You will have to complete a dietetic internship program if you choose to become a registered dietitian. You, question-asker, with your forthcoming graduation and MS letters, may not want to spend yet another year not working full time. I get that. We all have adulting to do. But in the grand scheme of life, it is one year. If you are privileged enough to survive this financial position, or could get help from family or a scholarship or a part-time job, it might be best to do the dietetic internship now versus later. I did some freelance writing during my internship, for a site that helped college students find and apply for jobs and internships. I have clients who worked at a fitness studio (bonus: free classes!). I know other people who had a blog set up and did some sponsored posts or had ads running to generate a small income.
Get creative, literally. Know your financial limits. Consider applying for programs that cost less, or are close to family you could stay with. Explore programs that allow for part-time work. There are options.

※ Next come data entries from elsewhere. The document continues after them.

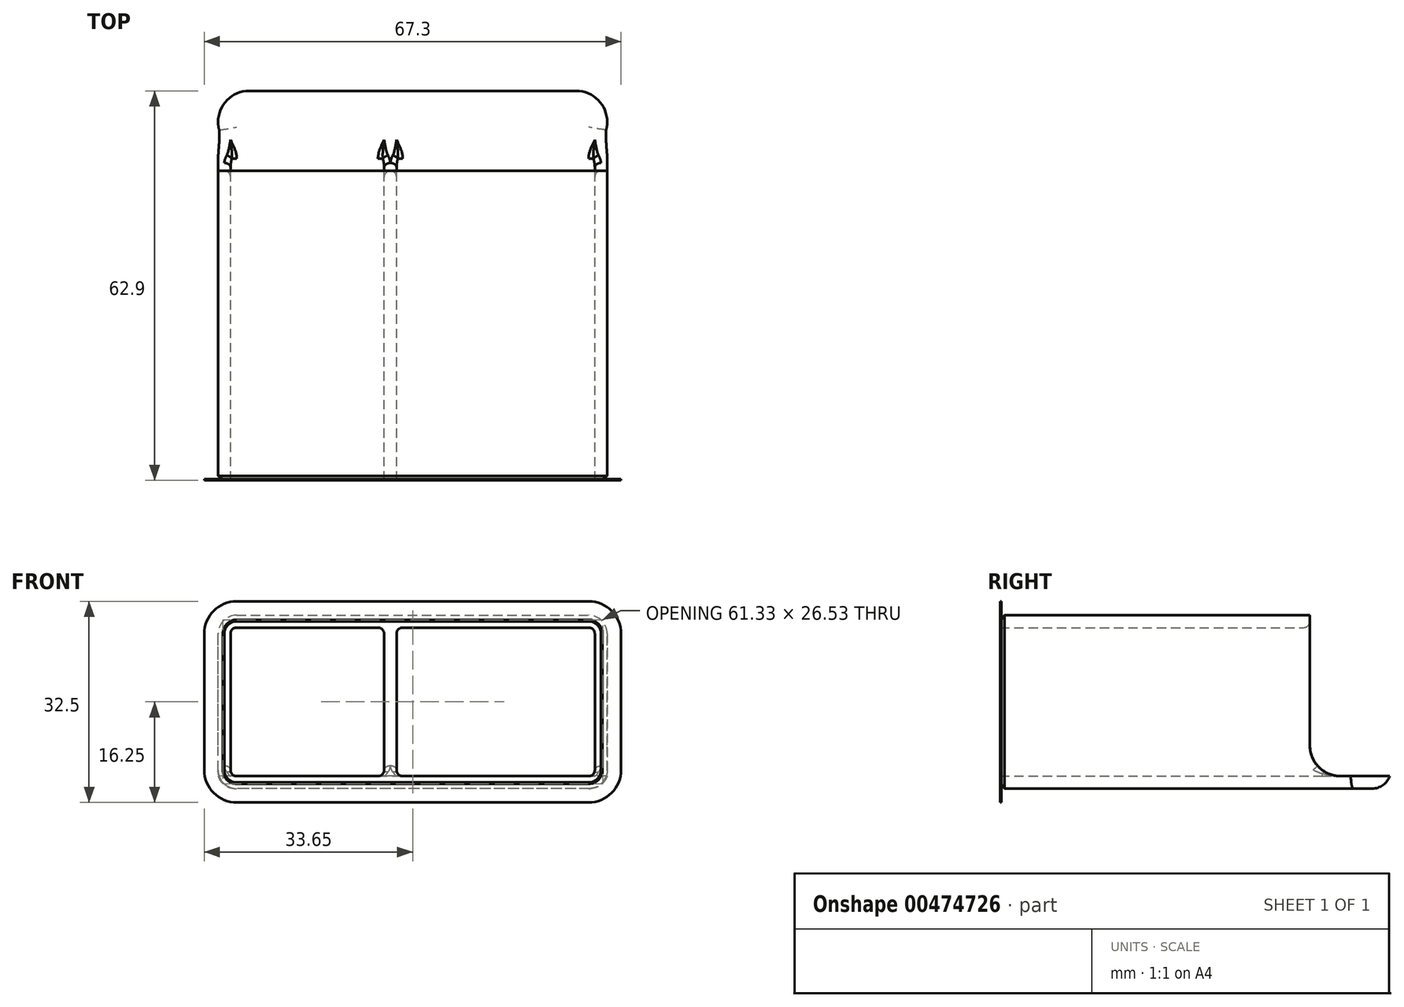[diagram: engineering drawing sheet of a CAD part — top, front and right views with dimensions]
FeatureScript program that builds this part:
annotation { "Feature Type Name" : "Feature", "Feature Type Description" : "" }
export const myFeature = defineFeature(function(context is Context, id is Id, definition is map)
    precondition{}
    {
        {
            var Q0;
            Q0=qCreatedBy(makeId("Front.planeOp"),FACE);
            var sketch = newSketch(context, id + "F0", { "sketchPlane" : qUnion([Q0])});
            skLineSegment(sketch, "E0.bottom", {"start": v(0, 0) * mm, "end": v(62.8, 0) * mm});
            skLineSegment(sketch, "E0.top", {"start": v(0, 28) * mm, "end": v(62.8, 28) * mm});
            skLineSegment(sketch, "E0.left", {"start": v(0, 0) * mm, "end": v(0, 28) * mm});
            skLineSegment(sketch, "E0.right", {"start": v(62.8, 0) * mm, "end": v(62.8, 28) * mm});
            skLineSegment(sketch, "E1.bottom", {"start": v(28.8, 26) * mm, "end": v(60.8, 26) * mm});
            skLineSegment(sketch, "E1.top", {"start": v(28.8, 2) * mm, "end": v(60.8, 2) * mm});
            skLineSegment(sketch, "E1.left", {"start": v(28.8, 26) * mm, "end": v(28.8, 2) * mm});
            skLineSegment(sketch, "E1.right", {"start": v(60.8, 26) * mm, "end": v(60.8, 2) * mm});
            skLineSegment(sketch, "E2.bottom", {"start": v(2, 26) * mm, "end": v(26.8, 26) * mm});
            skLineSegment(sketch, "E2.top", {"start": v(2, 2) * mm, "end": v(26.8, 2) * mm});
            skLineSegment(sketch, "E2.left", {"start": v(2, 26) * mm, "end": v(2, 2) * mm});
            skLineSegment(sketch, "E2.right", {"start": v(26.8, 26) * mm, "end": v(26.8, 2) * mm});
            skSolve(sketch);
        }
        {
            var Q0;
            Q0=qSketchRegion(id+"F0",true);
            extrude(context, id + "F1", {"entities" : qUnion([Q0]), "depth" : 62.9 * mm, "offsetDistance" : 25 * mm});
        }
        {
            var Q0;
            Q0=makeQuery(id+"F1.opExtrude","SWEPT_FACE",FACE,{"disambiguationData":[OSD([sQuery(id+"F0.wireOp",EDGE,"E0.top")])]});
            var sketch = newSketch(context, id + "F2", { "sketchPlane" : qUnion([Q0])});
            skLineSegment(sketch, "E3.bottom", {"start": v(0, 0) * mm, "end": v(62.8, 0) * mm});
            skLineSegment(sketch, "E3.top", {"start": v(0, -12.9) * mm, "end": v(62.8, -12.9) * mm});
            skLineSegment(sketch, "E3.left", {"start": v(0, 0) * mm, "end": v(0, -12.9) * mm});
            skLineSegment(sketch, "E3.right", {"start": v(62.8, 0) * mm, "end": v(62.8, -12.9) * mm});
            skSolve(sketch);
        }
        {
            var Q0;
            Q0=qSketchRegion(id+"F2",true);
            var Q1;
            Q1=makeQuery(id+"F1.opExtrude","SWEPT_FACE",FACE,{"disambiguationData":[OSD([sQuery(id+"F0.wireOp",EDGE,"E1.top")])]});
            extrude(context, id + "F3", {"entities" : qUnion([Q0]), "operationType" : NewBodyOperationType.REMOVE, "endBound" : BoundingType.UP_TO_SURFACE, "oppositeDirection" : true, "depth" : 25 * mm, "endBoundEntityFace" : qUnion([Q1]), "offsetDistance" : 25 * mm});
        }
        {
            var Q0;
            Q0=makeQuery(id+"F1.opExtrude","CAP_EDGE",EDGE,{"disambiguationData":[OSD([sQuery(id+"F0.wireOp",EDGE,"E0.right")])],"isStart":true});
            var Q1;
            Q1=makeQuery(id+"F1.opExtrude","CAP_EDGE",EDGE,{"disambiguationData":[OSD([sQuery(id+"F0.wireOp",EDGE,"E0.left")])],"isStart":true});
            fillet(context, id + "F4", {"entities" : qUnion([Q0, Q1]), "radius" : 5 * mm, "tangentPropagation" : true, "allowEdgeOverflow" : false});
        }
        {
            var Q0;
            {var subQ0=sQuery(id+"F2.wireOp",EDGE,"E3.top");Q0=makeQuery(id+"F3.boolean.opBoolean","COPY",EDGE,{"disambiguationData":[TD([makeQuery(id+"F1.opExtrude","SWEPT_FACE",FACE,{"disambiguationData":[OSD([sQuery(id+"F0.wireOp",EDGE,"E0.right")])]})])],"derivedFrom":makeQuery(id+"F3.opExtrude","CAP_EDGE",EDGE,{"disambiguationData":[OSD([subQ0])],"isStart":false})});}
            var Q1;
            {var subQ0=sQuery(id+"F2.wireOp",EDGE,"E3.top");Q1=makeQuery(id+"F3.boolean.opBoolean","COPY",EDGE,{"disambiguationData":[TD([makeQuery(id+"F1.opExtrude","SWEPT_FACE",FACE,{"disambiguationData":[OSD([sQuery(id+"F0.wireOp",EDGE,"E1.left")])]})])],"derivedFrom":makeQuery(id+"F3.opExtrude","CAP_EDGE",EDGE,{"disambiguationData":[OSD([subQ0])],"isStart":false})});}
            var Q2;
            {var subQ0=sQuery(id+"F2.wireOp",EDGE,"E3.top");Q2=makeQuery(id+"F3.boolean.opBoolean","COPY",EDGE,{"disambiguationData":[TD([makeQuery(id+"F1.opExtrude","SWEPT_FACE",FACE,{"disambiguationData":[OSD([sQuery(id+"F0.wireOp",EDGE,"E0.left")])]})])],"derivedFrom":makeQuery(id+"F3.opExtrude","CAP_EDGE",EDGE,{"disambiguationData":[OSD([subQ0])],"isStart":false})});}
            fillet(context, id + "F5", {"entities" : qUnion([Q0, Q1, Q2]), "radius" : 5 * mm, "tangentPropagation" : true, "allowEdgeOverflow" : false});
        }
        {
            var Q0;
            Q0=makeQuery(id+"F1.opExtrude","SWEPT_EDGE",EDGE,{"disambiguationData":[OSD([sQuery(id+"F0.wireOp",EDGE,"E1.top"),sQuery(id+"F0.wireOp",EDGE,"E1.right")])]});
            var Q1;
            Q1=makeQuery(id+"F1.opExtrude","SWEPT_EDGE",EDGE,{"disambiguationData":[OSD([sQuery(id+"F0.wireOp",EDGE,"E1.bottom"),sQuery(id+"F0.wireOp",EDGE,"E1.right")])]});
            var Q2;
            Q2=makeQuery(id+"F1.opExtrude","SWEPT_EDGE",EDGE,{"disambiguationData":[OSD([sQuery(id+"F0.wireOp",EDGE,"E1.bottom"),sQuery(id+"F0.wireOp",EDGE,"E1.left")])]});
            var Q3;
            Q3=makeQuery(id+"F1.opExtrude","SWEPT_EDGE",EDGE,{"disambiguationData":[OSD([sQuery(id+"F0.wireOp",EDGE,"E1.top"),sQuery(id+"F0.wireOp",EDGE,"E1.left")])]});
            var Q4;
            Q4=makeQuery(id+"F1.opExtrude","SWEPT_EDGE",EDGE,{"disambiguationData":[OSD([sQuery(id+"F0.wireOp",EDGE,"E2.top"),sQuery(id+"F0.wireOp",EDGE,"E2.right")])]});
            var Q5;
            Q5=makeQuery(id+"F1.opExtrude","SWEPT_EDGE",EDGE,{"disambiguationData":[OSD([sQuery(id+"F0.wireOp",EDGE,"E2.bottom"),sQuery(id+"F0.wireOp",EDGE,"E2.right")])]});
            var Q6;
            Q6=makeQuery(id+"F1.opExtrude","SWEPT_EDGE",EDGE,{"disambiguationData":[OSD([sQuery(id+"F0.wireOp",EDGE,"E2.bottom"),sQuery(id+"F0.wireOp",EDGE,"E2.left")])]});
            var Q7;
            Q7=makeQuery(id+"F1.opExtrude","SWEPT_EDGE",EDGE,{"disambiguationData":[OSD([sQuery(id+"F0.wireOp",EDGE,"E2.top"),sQuery(id+"F0.wireOp",EDGE,"E2.left")])]});
            fillet(context, id + "F6", {"entities" : qUnion([Q0, Q1, Q2, Q3, Q4, Q5, Q6, Q7]), "radius" : 1 * mm, "tangentPropagation" : true, "allowEdgeOverflow" : false});
        }
        {
            var Q0;
            Q0=makeQuery(id+"F1.opExtrude","SWEPT_EDGE",EDGE,{"disambiguationData":[OSD([sQuery(id+"F0.wireOp",EDGE,"E0.top"),sQuery(id+"F0.wireOp",EDGE,"E0.right")])]});
            var Q1;
            Q1=makeQuery(id+"F1.opExtrude","SWEPT_EDGE",EDGE,{"disambiguationData":[OSD([sQuery(id+"F0.wireOp",EDGE,"E0.top"),sQuery(id+"F0.wireOp",EDGE,"E0.left")])]});
            var Q2;
            Q2=makeQuery(id+"F1.opExtrude","CAP_EDGE",EDGE,{"disambiguationData":[OSD([sQuery(id+"F0.wireOp",EDGE,"E0.bottom")])],"isStart":true});
            fillet(context, id + "F7", {"entities" : qUnion([Q0, Q1, Q2]), "radius" : 3 * mm, "tangentPropagation" : true, "allowEdgeOverflow" : false});
        }
        {
            var Q0;
            Q0=makeQuery(id+"F3.boolean.opBoolean","INTERSECT",EDGE,{"derivedFrom":[makeQuery(id+"F1.opExtrude","SWEPT_FACE",FACE,{"disambiguationData":[OSD([sQuery(id+"F0.wireOp",EDGE,"E2.left")])]}),makeQuery(id+"F3.opExtrude","SWEPT_FACE",FACE,{"disambiguationData":[OSD([sQuery(id+"F2.wireOp",EDGE,"E3.top")])]})]});
            var Q1;
            Q1=makeQuery(id+"F3.boolean.opBoolean","INTERSECT",EDGE,{"derivedFrom":[makeQuery(id+"F1.opExtrude","SWEPT_FACE",FACE,{"disambiguationData":[OSD([sQuery(id+"F0.wireOp",EDGE,"E1.left")])]}),makeQuery(id+"F3.opExtrude","SWEPT_FACE",FACE,{"disambiguationData":[OSD([sQuery(id+"F2.wireOp",EDGE,"E3.top")])]})]});
            fillet(context, id + "F8", {"entities" : qUnion([Q0, Q1]), "radius" : 1 * mm, "tangentPropagation" : true, "allowEdgeOverflow" : false});
        }
        {
            var Q0;
            Q0=makeQuery(id+"F1.opExtrude","CAP_EDGE",EDGE,{"disambiguationData":[OSD([sQuery(id+"F0.wireOp",EDGE,"E0.left")])],"isStart":false});
            chamfer(context, id + "F9", {"entities" : qUnion([Q0]), "chamferType" : ChamferType.TWO_OFFSETS, "width1" : 1 * mm, "oppositeDirection" : false, "width2" : 0.75 * mm, "tangentPropagation" : true});
        }
        {
            var Q0;
            Q0=makeQuery(id+"F1.opExtrude","CAP_FACE",FACE,{"disambiguationData":[OSD([sQuery(id+"F0.wireOp",EDGE,"E0.bottom"),sQuery(id+"F0.wireOp",EDGE,"E0.top"),sQuery(id+"F0.wireOp",EDGE,"E0.left"),sQuery(id+"F0.wireOp",EDGE,"E0.right"),sQuery(id+"F0.wireOp",EDGE,"E1.bottom"),sQuery(id+"F0.wireOp",EDGE,"E1.top"),sQuery(id+"F0.wireOp",EDGE,"E1.left"),sQuery(id+"F0.wireOp",EDGE,"E1.right"),sQuery(id+"F0.wireOp",EDGE,"E2.bottom"),sQuery(id+"F0.wireOp",EDGE,"E2.top"),sQuery(id+"F0.wireOp",EDGE,"E2.left"),sQuery(id+"F0.wireOp",EDGE,"E2.right")])],"isStart":false});
            var sketch = newSketch(context, id + "F10", { "sketchPlane" : qUnion([Q0])});
            skLineSegment(sketch, "E4", {"start": v(0.75, 25) * mm, "end": v(0.75, 3) * mm});
            skLineSegment(sketch, "E5", {"start": v(3, 0.75) * mm, "end": v(59.8, 0.75) * mm});
            skLineSegment(sketch, "E6", {"start": v(3, 27.25) * mm, "end": v(59.8, 27.25) * mm});
            skLineSegment(sketch, "E7", {"start": v(62.05, 25) * mm, "end": v(62.05, 3) * mm});
            skArc(sketch, "E8", {"start": v(3, 27.25) * mm, "mid": v(1.4, 26.6) * mm, "end": v(0.75, 25) * mm});
            skArc(sketch, "E9", {"start": v(62.05, 25) * mm, "mid": v(61.4, 26.6) * mm, "end": v(59.8, 27.25) * mm});
            skArc(sketch, "E10", {"start": v(59.8, 0.75) * mm, "mid": v(61.4, 1.4) * mm, "end": v(62.05, 3) * mm});
            skArc(sketch, "E11", {"start": v(0.75, 3) * mm, "mid": v(1.4, 1.4) * mm, "end": v(3, 0.75) * mm});
            skLineSegment(sketch, "E12", {"start": v(-2.25, 25) * mm, "end": v(-2.25, 3) * mm});
            skLineSegment(sketch, "E13", {"start": v(3, 30.25) * mm, "end": v(59.8, 30.25) * mm});
            skLineSegment(sketch, "E14", {"start": v(3, -2.25) * mm, "end": v(59.8, -2.25) * mm});
            skLineSegment(sketch, "E15", {"start": v(65.05, 25) * mm, "end": v(65.05, 3) * mm});
            skArc(sketch, "E16", {"start": v(3, 30.25) * mm, "mid": v(-0.71, 28.71) * mm, "end": v(-2.25, 25) * mm});
            skArc(sketch, "E17", {"start": v(-2.25, 3) * mm, "mid": v(-0.71, -0.71) * mm, "end": v(3, -2.25) * mm});
            skArc(sketch, "E18", {"start": v(65.05, 25) * mm, "mid": v(63.51, 28.71) * mm, "end": v(59.8, 30.25) * mm});
            skArc(sketch, "E19", {"start": v(59.8, -2.25) * mm, "mid": v(63.51, -0.71) * mm, "end": v(65.05, 3) * mm});
            skSolve(sketch);
        }
        {
            var Q0;
            Q0 = qSketchRegion(id + "F10", true);
            extrude(context, id + "F11", {"entities" : qUnion([Q0]), "operationType" : NewBodyOperationType.ADD, "oppositeDirection" : true, "depth" : 0.2 * mm, "offsetDistance" : 25 * mm});
        }
    });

What you plan to do with your RD certification?
When you think “become a registered dietitian and join the ranks!” does it feel exciting? Do you have dreams about how you’ll influence the profession, people you’ll network or partner with, companies you want to work for? Does it feel exciting? Is it more exciting than something else? I am not offended if you say no. These are your life decisions. These are a few of many big considerations.
Talk to other RDs. Keep asking if you should become a registered dietitian.
Listen to what Emily and I had to say on the podcast about our own experiences. If you’re still on the fence, look up a few dietetic internship options in locations that work for you. Find a graduate to speak with, ask your questions. Keep exploring this. Keep the option to become a registered dietitian open if it feels important to you. Don’t be ashamed to say, “This is not for me.” We’ve all been there with something else. You can’t make the wrong choice.